■ Data items:
•••

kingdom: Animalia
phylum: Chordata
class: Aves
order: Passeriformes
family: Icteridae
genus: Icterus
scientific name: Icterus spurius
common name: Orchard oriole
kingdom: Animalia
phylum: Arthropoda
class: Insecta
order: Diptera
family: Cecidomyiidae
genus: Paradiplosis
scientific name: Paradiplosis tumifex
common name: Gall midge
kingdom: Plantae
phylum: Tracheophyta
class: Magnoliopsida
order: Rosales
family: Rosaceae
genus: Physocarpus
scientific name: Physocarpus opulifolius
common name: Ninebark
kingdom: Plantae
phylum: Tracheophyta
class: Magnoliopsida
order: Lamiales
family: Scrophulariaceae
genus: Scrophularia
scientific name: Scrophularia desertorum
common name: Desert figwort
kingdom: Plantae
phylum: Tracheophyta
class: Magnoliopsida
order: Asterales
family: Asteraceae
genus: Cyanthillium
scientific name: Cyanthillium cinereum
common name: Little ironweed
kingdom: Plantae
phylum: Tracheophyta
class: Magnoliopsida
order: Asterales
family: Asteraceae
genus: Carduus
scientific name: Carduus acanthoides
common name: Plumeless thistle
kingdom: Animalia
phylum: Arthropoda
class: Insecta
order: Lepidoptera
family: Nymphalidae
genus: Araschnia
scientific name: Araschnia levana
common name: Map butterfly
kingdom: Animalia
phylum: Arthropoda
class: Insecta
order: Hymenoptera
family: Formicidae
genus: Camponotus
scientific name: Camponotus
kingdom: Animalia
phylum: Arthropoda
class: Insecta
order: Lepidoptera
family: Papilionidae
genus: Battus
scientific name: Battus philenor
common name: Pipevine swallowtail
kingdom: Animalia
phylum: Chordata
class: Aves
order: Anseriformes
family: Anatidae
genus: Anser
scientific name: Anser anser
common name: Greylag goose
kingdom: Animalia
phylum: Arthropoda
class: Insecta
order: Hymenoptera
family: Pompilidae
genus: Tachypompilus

•••

■ What you are asked to do: Copy out every line of the rows above without changing anything.

■ Output below:
kingdom: Animalia
phylum: Chordata
class: Aves
order: Passeriformes
family: Icteridae
genus: Icterus
scientific name: Icterus spurius
common name: Orchard oriole
kingdom: Animalia
phylum: Arthropoda
class: Insecta
order: Diptera
family: Cecidomyiidae
genus: Paradiplosis
scientific name: Paradiplosis tumifex
common name: Gall midge
kingdom: Plantae
phylum: Tracheophyta
class: Magnoliopsida
order: Rosales
family: Rosaceae
genus: Physocarpus
scientific name: Physocarpus opulifolius
common name: Ninebark
kingdom: Plantae
phylum: Tracheophyta
class: Magnoliopsida
order: Lamiales
family: Scrophulariaceae
genus: Scrophularia
scientific name: Scrophularia desertorum
common name: Desert figwort
kingdom: Plantae
phylum: Tracheophyta
class: Magnoliopsida
order: Asterales
family: Asteraceae
genus: Cyanthillium
scientific name: Cyanthillium cinereum
common name: Little ironweed
kingdom: Plantae
phylum: Tracheophyta
class: Magnoliopsida
order: Asterales
family: Asteraceae
genus: Carduus
scientific name: Carduus acanthoides
common name: Plumeless thistle
kingdom: Animalia
phylum: Arthropoda
class: Insecta
order: Lepidoptera
family: Nymphalidae
genus: Araschnia
scientific name: Araschnia levana
common name: Map butterfly
kingdom: Animalia
phylum: Arthropoda
class: Insecta
order: Hymenoptera
family: Formicidae
genus: Camponotus
scientific name: Camponotus
kingdom: Animalia
phylum: Arthropoda
class: Insecta
order: Lepidoptera
family: Papilionidae
genus: Battus
scientific name: Battus philenor
common name: Pipevine swallowtail
kingdom: Animalia
phylum: Chordata
class: Aves
order: Anseriformes
family: Anatidae
genus: Anser
scientific name: Anser anser
common name: Greylag goose
kingdom: Animalia
phylum: Arthropoda
class: Insecta
order: Hymenoptera
family: Pompilidae
genus: Tachypompilus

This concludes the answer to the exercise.